Task: The reply should be an exact transcription of every record.

The input:
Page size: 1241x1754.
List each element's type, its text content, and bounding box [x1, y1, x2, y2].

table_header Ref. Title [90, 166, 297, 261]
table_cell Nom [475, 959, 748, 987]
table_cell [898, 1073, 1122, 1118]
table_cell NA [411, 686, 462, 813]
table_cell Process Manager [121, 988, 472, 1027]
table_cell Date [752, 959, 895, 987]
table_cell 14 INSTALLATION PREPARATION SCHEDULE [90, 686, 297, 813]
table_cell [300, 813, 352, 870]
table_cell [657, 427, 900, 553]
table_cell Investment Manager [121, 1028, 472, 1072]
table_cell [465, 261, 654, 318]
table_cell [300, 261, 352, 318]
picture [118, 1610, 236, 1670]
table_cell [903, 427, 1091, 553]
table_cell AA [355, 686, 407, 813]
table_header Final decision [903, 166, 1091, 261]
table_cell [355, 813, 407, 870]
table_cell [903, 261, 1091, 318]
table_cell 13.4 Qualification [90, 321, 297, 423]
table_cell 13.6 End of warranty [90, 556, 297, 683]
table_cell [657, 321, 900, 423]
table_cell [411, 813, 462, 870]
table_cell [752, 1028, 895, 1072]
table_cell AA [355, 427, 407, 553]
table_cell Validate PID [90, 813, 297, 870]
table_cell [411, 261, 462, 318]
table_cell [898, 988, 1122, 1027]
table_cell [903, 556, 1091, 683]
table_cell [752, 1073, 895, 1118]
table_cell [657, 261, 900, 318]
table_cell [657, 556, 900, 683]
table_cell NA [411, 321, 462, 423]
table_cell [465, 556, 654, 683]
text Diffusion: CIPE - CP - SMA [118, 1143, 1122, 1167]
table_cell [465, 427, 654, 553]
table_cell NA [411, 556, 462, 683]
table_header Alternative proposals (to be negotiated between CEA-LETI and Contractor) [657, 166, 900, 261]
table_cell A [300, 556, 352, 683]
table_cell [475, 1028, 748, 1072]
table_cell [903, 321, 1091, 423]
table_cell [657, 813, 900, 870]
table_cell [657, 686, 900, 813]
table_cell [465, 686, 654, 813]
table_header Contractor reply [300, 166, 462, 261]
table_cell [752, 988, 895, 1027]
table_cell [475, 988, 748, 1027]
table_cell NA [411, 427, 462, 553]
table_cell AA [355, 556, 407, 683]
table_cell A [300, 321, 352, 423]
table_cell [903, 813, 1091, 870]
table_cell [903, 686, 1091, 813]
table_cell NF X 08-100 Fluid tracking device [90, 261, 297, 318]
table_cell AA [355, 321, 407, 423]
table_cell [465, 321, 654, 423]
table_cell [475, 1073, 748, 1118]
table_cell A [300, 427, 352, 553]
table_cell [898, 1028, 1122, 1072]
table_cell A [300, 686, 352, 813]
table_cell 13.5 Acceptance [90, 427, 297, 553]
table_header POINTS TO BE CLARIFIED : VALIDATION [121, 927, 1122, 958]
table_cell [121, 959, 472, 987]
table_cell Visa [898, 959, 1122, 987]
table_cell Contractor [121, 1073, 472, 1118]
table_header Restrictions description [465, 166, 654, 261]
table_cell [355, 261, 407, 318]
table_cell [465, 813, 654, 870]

Answer for the task:
Page size: 1241x1754.
List each element's type, its text content, and bounding box [x1, y1, x2, y2].

table_header Ref. Title [90, 166, 297, 261]
table_cell Nom [475, 959, 748, 987]
table_cell [898, 1073, 1122, 1118]
table_cell NA [411, 686, 462, 813]
table_cell Process Manager [121, 988, 472, 1027]
table_cell Date [752, 959, 895, 987]
table_cell 14 INSTALLATION PREPARATION SCHEDULE [90, 686, 297, 813]
table_cell [300, 813, 352, 870]
table_cell [657, 427, 900, 553]
table_cell Investment Manager [121, 1028, 472, 1072]
table_cell [465, 261, 654, 318]
table_cell [300, 261, 352, 318]
picture [118, 1610, 236, 1670]
table_cell [903, 427, 1091, 553]
table_cell AA [355, 686, 407, 813]
table_header Final decision [903, 166, 1091, 261]
table_cell [355, 813, 407, 870]
table_cell [903, 261, 1091, 318]
table_cell 13.4 Qualification [90, 321, 297, 423]
table_cell 13.6 End of warranty [90, 556, 297, 683]
table_cell [657, 321, 900, 423]
table_cell [411, 813, 462, 870]
table_cell [752, 1028, 895, 1072]
table_cell AA [355, 427, 407, 553]
table_cell Validate PID [90, 813, 297, 870]
table_cell [411, 261, 462, 318]
table_cell [898, 988, 1122, 1027]
table_cell [903, 556, 1091, 683]
table_cell [752, 1073, 895, 1118]
table_cell [657, 261, 900, 318]
table_cell [657, 556, 900, 683]
table_cell NA [411, 321, 462, 423]
table_cell [465, 556, 654, 683]
text Diffusion: CIPE - CP - SMA [118, 1143, 1122, 1167]
table_cell [465, 427, 654, 553]
table_cell NA [411, 556, 462, 683]
table_header Alternative proposals (to be negotiated between CEA-LETI and Contractor) [657, 166, 900, 261]
table_cell A [300, 556, 352, 683]
table_cell [475, 1028, 748, 1072]
table_cell [903, 321, 1091, 423]
table_cell [657, 813, 900, 870]
table_cell [657, 686, 900, 813]
table_cell [465, 686, 654, 813]
table_header Contractor reply [300, 166, 462, 261]
table_cell [752, 988, 895, 1027]
table_cell [475, 988, 748, 1027]
table_cell NA [411, 427, 462, 553]
table_cell AA [355, 556, 407, 683]
table_cell A [300, 321, 352, 423]
table_cell [903, 813, 1091, 870]
table_cell [903, 686, 1091, 813]
table_cell NF X 08-100 Fluid tracking device [90, 261, 297, 318]
table_cell AA [355, 321, 407, 423]
table_cell [465, 321, 654, 423]
table_cell [475, 1073, 748, 1118]
table_cell A [300, 427, 352, 553]
table_cell [898, 1028, 1122, 1072]
table_cell A [300, 686, 352, 813]
table_cell 13.5 Acceptance [90, 427, 297, 553]
table_header POINTS TO BE CLARIFIED : VALIDATION [121, 927, 1122, 958]
table_cell [121, 959, 472, 987]
table_cell Visa [898, 959, 1122, 987]
table_cell Contractor [121, 1073, 472, 1118]
table_header Restrictions description [465, 166, 654, 261]
table_cell [355, 261, 407, 318]
table_cell [465, 813, 654, 870]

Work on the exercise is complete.